American inventor and business magnate (1916–2011)

Isadore Elliot Handler (April 9, 1916 – July 21, 2011) was an American inventor, business magnate, and the co-founder of Mattel. With his wife, Ruth Handler, he developed some of the biggest-selling toys in American history, including Barbie, Chatty Cathy, Creepy Crawlers, and Hot Wheels.

==Early life==
Isadore "Izzy" Elliot Handler was born to a Jewish family in Chicago, Illinois, on April 9, 1916. Handler's parents were Ukrainian Jews who largely spoke Yiddish within their household. The family moved out of Chicago, and Handler grew up on the west side of Denver, Colorado. He studied industrial design at the Art Center College of Design in Pasadena, California. In 1929, he met his future wife Ruth Mosko at a B'nai B'rith dance for teenagers. They dated on and off for years, and were married in June 1938. Shortly after their marriage, his new wife Ruth requested he change his name: partially due to her preferring his middle name "Elliot" over "Izzy", and partially from her fears of American antisemitism toward a name frequently associated with being Jewish like Isadore. He complied. The couple had two children: Barbara, who was the namesake of Barbie dolls; and Kenneth, the namesake of Ken dolls. While a struggling art student and designer of light fixtures, Handler partnered with Harold Matson to design a realistic-looking miniature piano that received roughly 300,000 orders; however, they mispriced the product and lost a dime on each one produced.

==Mattel==
Mattel received its name from business partners Harold "Matt" Matson and Elliot Handler in 1945. Elliot's wife, Ruth, took Matson's role when the Handlers bought his share in the late 1940s.

Handler holds credit for developing the first talking doll Chatty Cathy, using a pull string talking mechanism, revolutionizing the toy industry. Mattel continued to develop a number of talking toys, including Chatty Baby, Tiny Chatty Baby, and Charmin' Chatty. Toys were made for cartoon favorites such as Bugs Bunny and Porky Pig, and for television characters such as Herman Munster and Mr. Ed.

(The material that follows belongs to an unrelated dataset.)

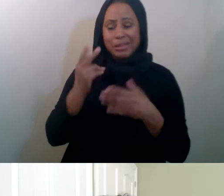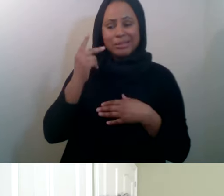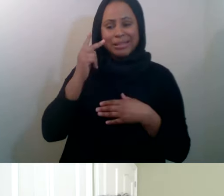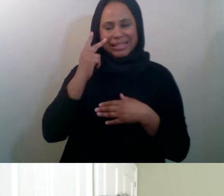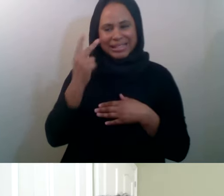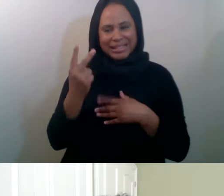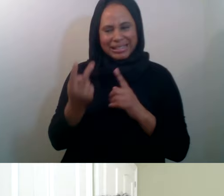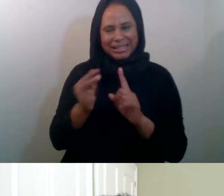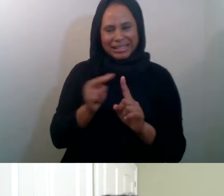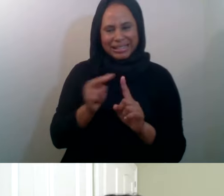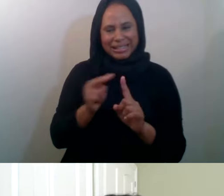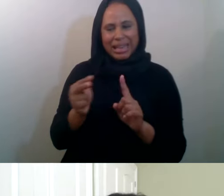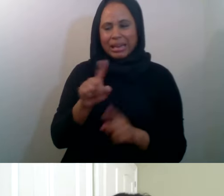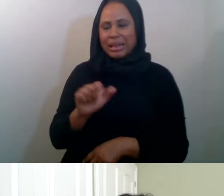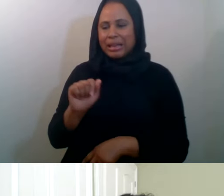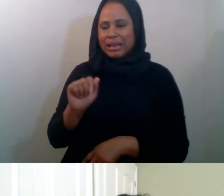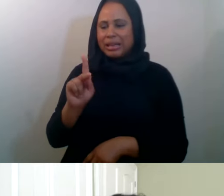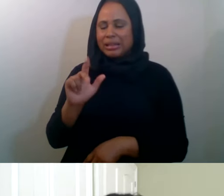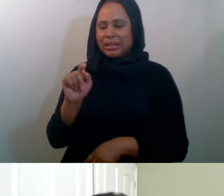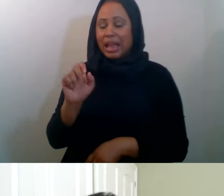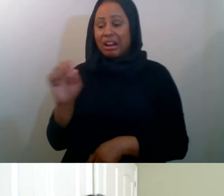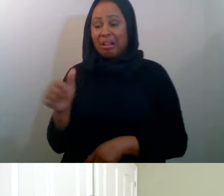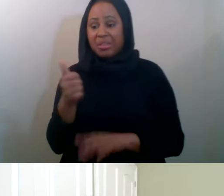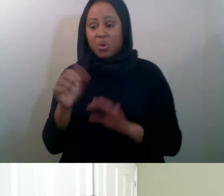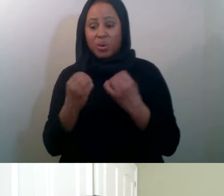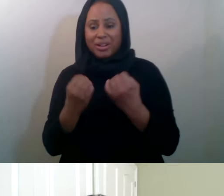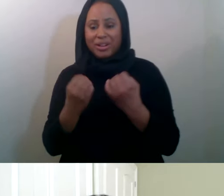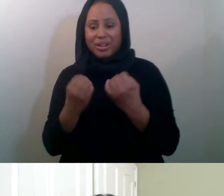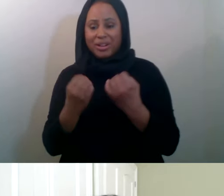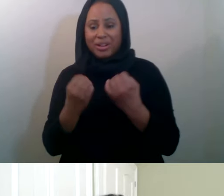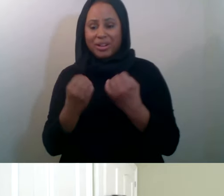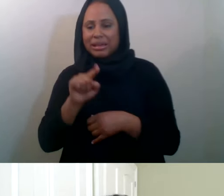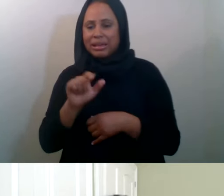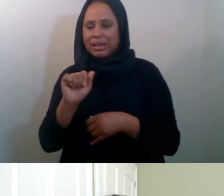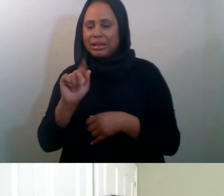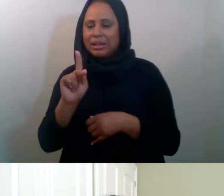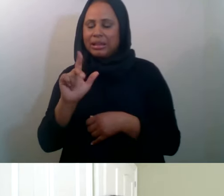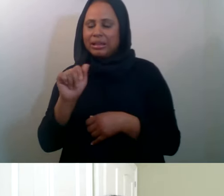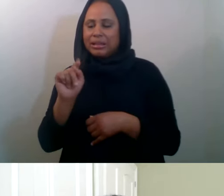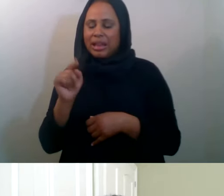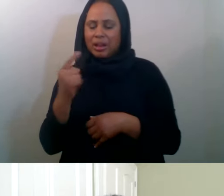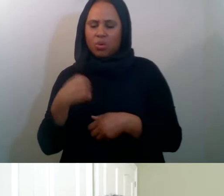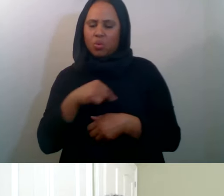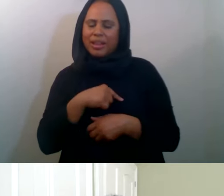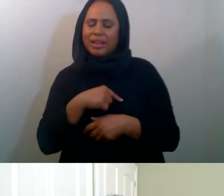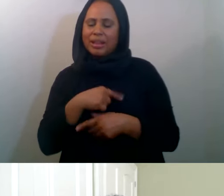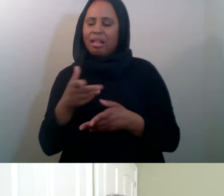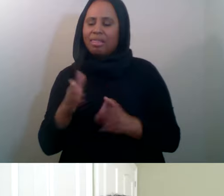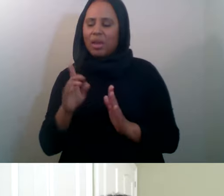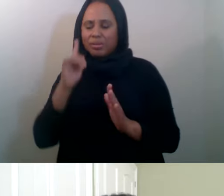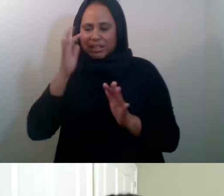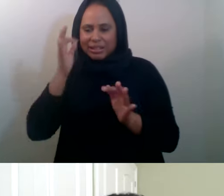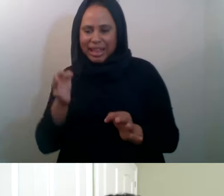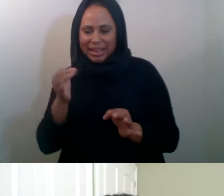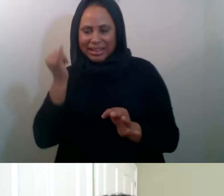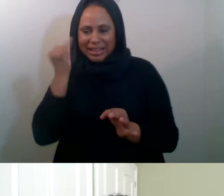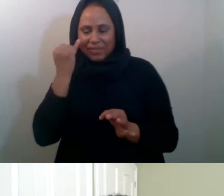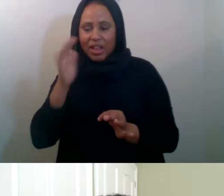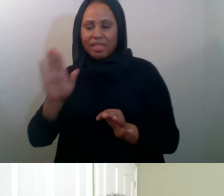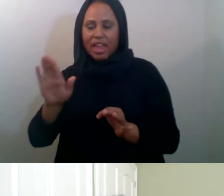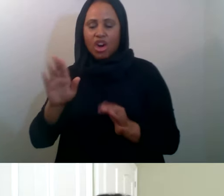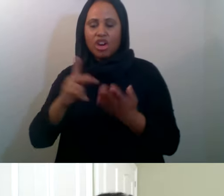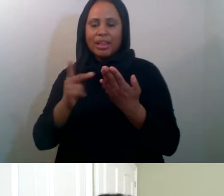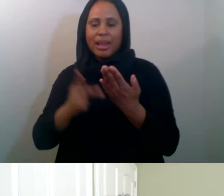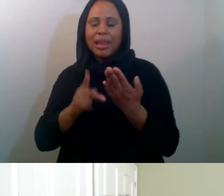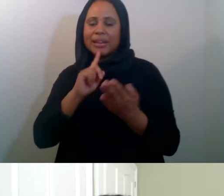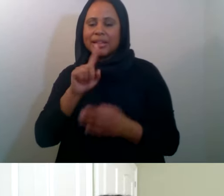So we allow them to, uh, qualify or sorry, really mark their campaign as Zakat eligible. And then we allow donors to mark their donations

When Handler's daughter Barbara married Allan Segal, they created Allan, Ken's friend. The 1965 talking doll Baby Cheryl was named after the Handlers' first grandchild, and the Todd doll in the Barbie line was named after their grandson.

Handler was primarily responsible for two additional Mattel product lines. In 1966, Mattel introduced smaller dolls called Liddle Kiddles. Handler claimed he wanted them to resemble little children in neighborhoods across America. They were sculpted by doll artist Martha Armstrong-Hand. Kiddles were a great success and continued to be produced in different versions until the early 1970s. Another product line was Hot Wheels, introduced in 1968, which gave rise to 10,000 different models.

First called Mattel Creations, the company has become the largest toy maker in the world in terms of revenue. In April 2006, Mattel honored Handler with a 90th birthday party at its headquarters in El Segundo, California. Guests included his daughter Barbara Segal, the namesake of the Barbie doll.

==Personal life==
Handler died of heart failure at home in Century City, a district of Los Angeles, California, at age 95 on July 21, 2011. Ruth Handler, Elliot's wife, died in 2002; their son Ken died in 1994.